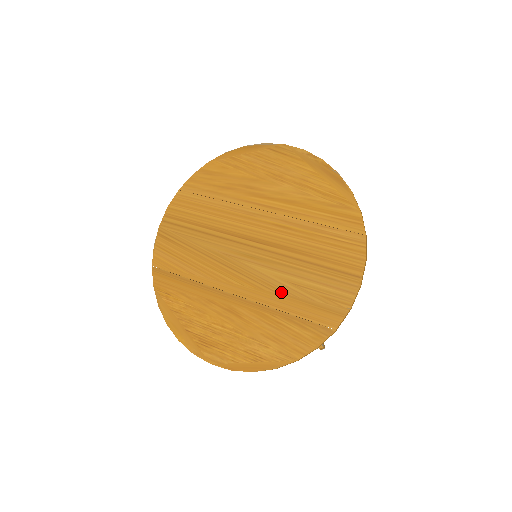
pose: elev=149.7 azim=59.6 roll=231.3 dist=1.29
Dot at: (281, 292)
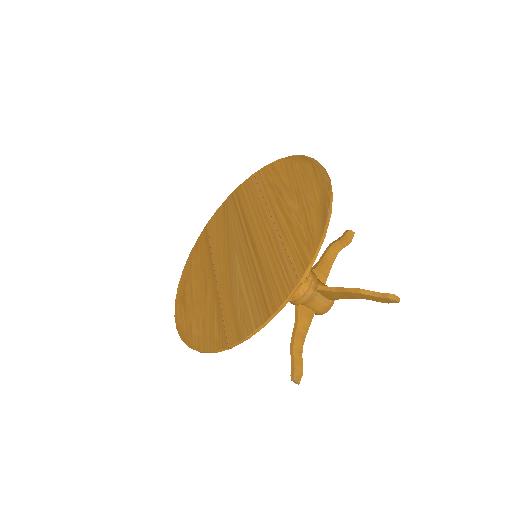
Dot at: (231, 292)
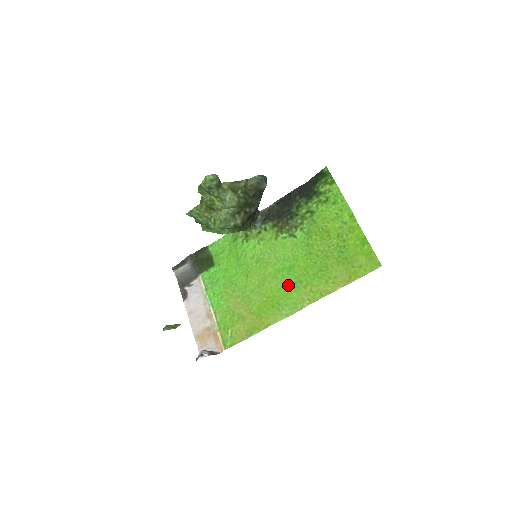
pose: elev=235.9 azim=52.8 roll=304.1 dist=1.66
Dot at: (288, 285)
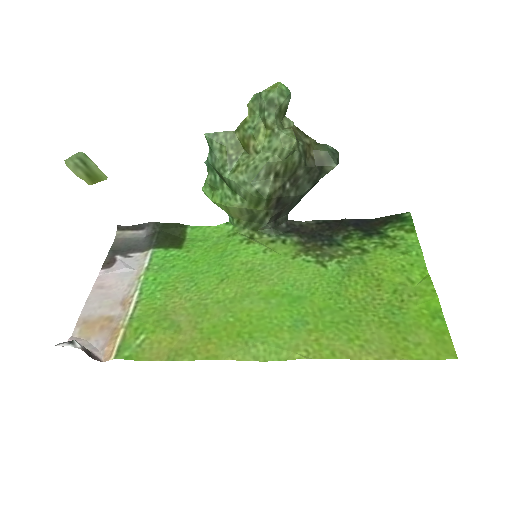
Dot at: (281, 317)
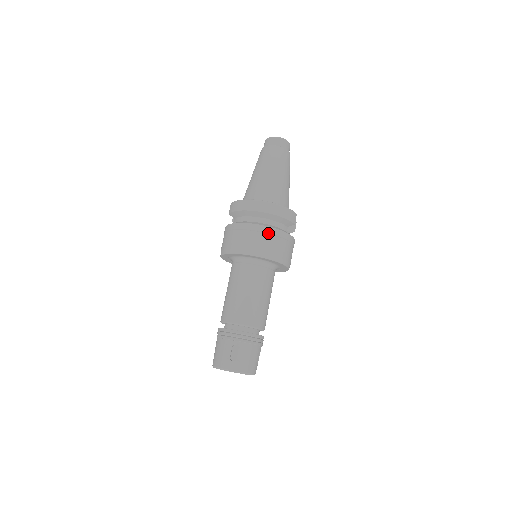
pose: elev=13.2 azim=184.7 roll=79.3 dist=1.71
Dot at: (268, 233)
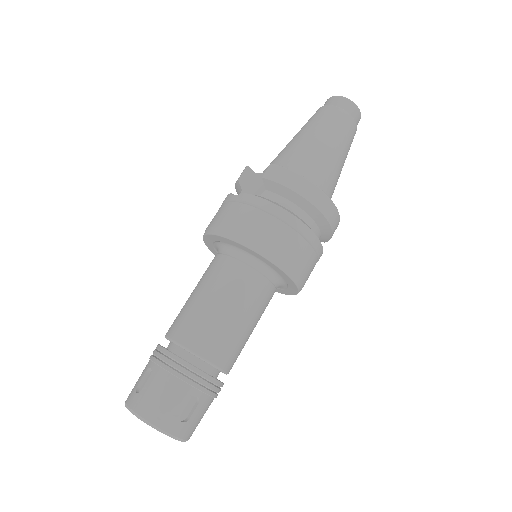
Dot at: (315, 249)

---

▶ **Exercise prompt**: Can you copy every line of text in the listing above word for word, leaving the pictures out?

▶ **Task response**:
pose: elev=149.7 azim=59.6 roll=231.3 dist=1.29
Dot at: (281, 292)
Dot at: (231, 292)
pose: elev=235.9 azim=52.8 roll=304.1 dist=1.66
Dot at: (288, 285)
Dot at: (281, 317)
pose: elev=13.2 azim=184.7 roll=79.3 dist=1.71
Dot at: (268, 233)
Dot at: (315, 249)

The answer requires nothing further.